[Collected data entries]
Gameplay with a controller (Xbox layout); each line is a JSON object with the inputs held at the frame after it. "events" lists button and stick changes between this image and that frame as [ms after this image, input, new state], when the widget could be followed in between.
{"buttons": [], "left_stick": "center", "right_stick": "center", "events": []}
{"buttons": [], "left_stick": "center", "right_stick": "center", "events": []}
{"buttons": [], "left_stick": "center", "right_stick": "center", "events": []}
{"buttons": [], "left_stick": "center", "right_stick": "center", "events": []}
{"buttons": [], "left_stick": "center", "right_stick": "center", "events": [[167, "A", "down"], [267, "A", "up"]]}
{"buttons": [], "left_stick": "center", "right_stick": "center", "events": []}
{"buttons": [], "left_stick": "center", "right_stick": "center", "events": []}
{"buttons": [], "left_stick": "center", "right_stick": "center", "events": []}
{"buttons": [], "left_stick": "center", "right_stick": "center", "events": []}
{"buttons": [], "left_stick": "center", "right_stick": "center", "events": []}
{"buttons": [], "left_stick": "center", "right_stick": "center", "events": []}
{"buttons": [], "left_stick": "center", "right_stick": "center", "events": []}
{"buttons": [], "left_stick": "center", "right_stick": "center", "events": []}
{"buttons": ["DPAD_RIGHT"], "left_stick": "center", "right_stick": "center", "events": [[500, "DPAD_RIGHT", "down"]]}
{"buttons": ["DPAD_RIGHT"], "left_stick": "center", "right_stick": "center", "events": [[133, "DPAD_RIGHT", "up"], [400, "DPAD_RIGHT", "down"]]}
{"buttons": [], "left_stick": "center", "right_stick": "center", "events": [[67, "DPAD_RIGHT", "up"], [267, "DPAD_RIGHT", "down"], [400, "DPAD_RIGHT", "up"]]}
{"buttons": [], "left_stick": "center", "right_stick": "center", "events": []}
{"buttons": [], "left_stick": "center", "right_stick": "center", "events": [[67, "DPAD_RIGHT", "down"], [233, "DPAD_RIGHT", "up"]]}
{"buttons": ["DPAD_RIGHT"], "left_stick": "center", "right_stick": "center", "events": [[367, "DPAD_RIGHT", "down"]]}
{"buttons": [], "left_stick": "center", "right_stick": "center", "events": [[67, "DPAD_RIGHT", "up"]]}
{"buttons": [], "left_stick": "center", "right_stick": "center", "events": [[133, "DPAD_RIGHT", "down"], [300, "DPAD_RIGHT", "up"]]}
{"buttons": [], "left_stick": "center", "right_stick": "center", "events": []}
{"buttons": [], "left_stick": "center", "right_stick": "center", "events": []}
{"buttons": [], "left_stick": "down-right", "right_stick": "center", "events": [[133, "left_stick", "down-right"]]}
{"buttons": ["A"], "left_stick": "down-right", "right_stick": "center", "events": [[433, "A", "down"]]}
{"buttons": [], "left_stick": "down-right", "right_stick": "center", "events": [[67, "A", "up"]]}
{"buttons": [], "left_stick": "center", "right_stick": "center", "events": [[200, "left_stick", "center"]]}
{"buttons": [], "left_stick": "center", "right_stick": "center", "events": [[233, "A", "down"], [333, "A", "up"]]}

#### Activity:
Letter for letter, copy all of the entries above.

#### Problem solution:
Gameplay with a controller (Xbox layout); each line is a JSON object with the inputs held at the frame after it. "events" lists button and stick changes between this image and that frame as [ms after this image, input, new state], when the widget could be followed in between.
{"buttons": [], "left_stick": "center", "right_stick": "center", "events": []}
{"buttons": [], "left_stick": "center", "right_stick": "center", "events": []}
{"buttons": [], "left_stick": "center", "right_stick": "center", "events": []}
{"buttons": [], "left_stick": "center", "right_stick": "center", "events": []}
{"buttons": [], "left_stick": "center", "right_stick": "center", "events": [[167, "A", "down"], [267, "A", "up"]]}
{"buttons": [], "left_stick": "center", "right_stick": "center", "events": []}
{"buttons": [], "left_stick": "center", "right_stick": "center", "events": []}
{"buttons": [], "left_stick": "center", "right_stick": "center", "events": []}
{"buttons": [], "left_stick": "center", "right_stick": "center", "events": []}
{"buttons": [], "left_stick": "center", "right_stick": "center", "events": []}
{"buttons": [], "left_stick": "center", "right_stick": "center", "events": []}
{"buttons": [], "left_stick": "center", "right_stick": "center", "events": []}
{"buttons": [], "left_stick": "center", "right_stick": "center", "events": []}
{"buttons": ["DPAD_RIGHT"], "left_stick": "center", "right_stick": "center", "events": [[500, "DPAD_RIGHT", "down"]]}
{"buttons": ["DPAD_RIGHT"], "left_stick": "center", "right_stick": "center", "events": [[133, "DPAD_RIGHT", "up"], [400, "DPAD_RIGHT", "down"]]}
{"buttons": [], "left_stick": "center", "right_stick": "center", "events": [[67, "DPAD_RIGHT", "up"], [267, "DPAD_RIGHT", "down"], [400, "DPAD_RIGHT", "up"]]}
{"buttons": [], "left_stick": "center", "right_stick": "center", "events": []}
{"buttons": [], "left_stick": "center", "right_stick": "center", "events": [[67, "DPAD_RIGHT", "down"], [233, "DPAD_RIGHT", "up"]]}
{"buttons": ["DPAD_RIGHT"], "left_stick": "center", "right_stick": "center", "events": [[367, "DPAD_RIGHT", "down"]]}
{"buttons": [], "left_stick": "center", "right_stick": "center", "events": [[67, "DPAD_RIGHT", "up"]]}
{"buttons": [], "left_stick": "center", "right_stick": "center", "events": [[133, "DPAD_RIGHT", "down"], [300, "DPAD_RIGHT", "up"]]}
{"buttons": [], "left_stick": "center", "right_stick": "center", "events": []}
{"buttons": [], "left_stick": "center", "right_stick": "center", "events": []}
{"buttons": [], "left_stick": "down-right", "right_stick": "center", "events": [[133, "left_stick", "down-right"]]}
{"buttons": ["A"], "left_stick": "down-right", "right_stick": "center", "events": [[433, "A", "down"]]}
{"buttons": [], "left_stick": "down-right", "right_stick": "center", "events": [[67, "A", "up"]]}
{"buttons": [], "left_stick": "center", "right_stick": "center", "events": [[200, "left_stick", "center"]]}
{"buttons": [], "left_stick": "center", "right_stick": "center", "events": [[233, "A", "down"], [333, "A", "up"]]}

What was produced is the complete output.